(Stored data entries)
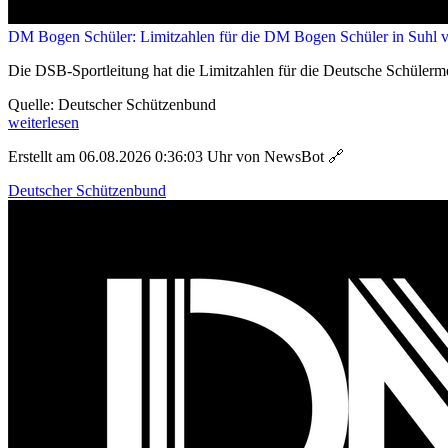
DM Bogen Schüler: Limitzahlen für die DM Bogen Schüler in Suhl ve
Die DSB-Sportleitung hat die Limitzahlen für die Deutsche Schülerm
Quelle: Deutscher Schützenbund
weiterlesen
Erstellt am 06.08.2026 0:36:03 Uhr von NewsBot
🔗
Deutscher Schützenbund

→ **Instructions to follow**
Once the pictures are set aside, reproduce the records in full and exactly.

→ **Solution for this problem**
DM Bogen Schüler: Limitzahlen für die DM Bogen Schüler in Suhl ve
Die DSB-Sportleitung hat die Limitzahlen für die Deutsche Schülerm
Quelle: Deutscher Schützenbund
weiterlesen
Erstellt am 06.08.2026 0:36:03 Uhr von NewsBot
🔗
Deutscher Schützenbund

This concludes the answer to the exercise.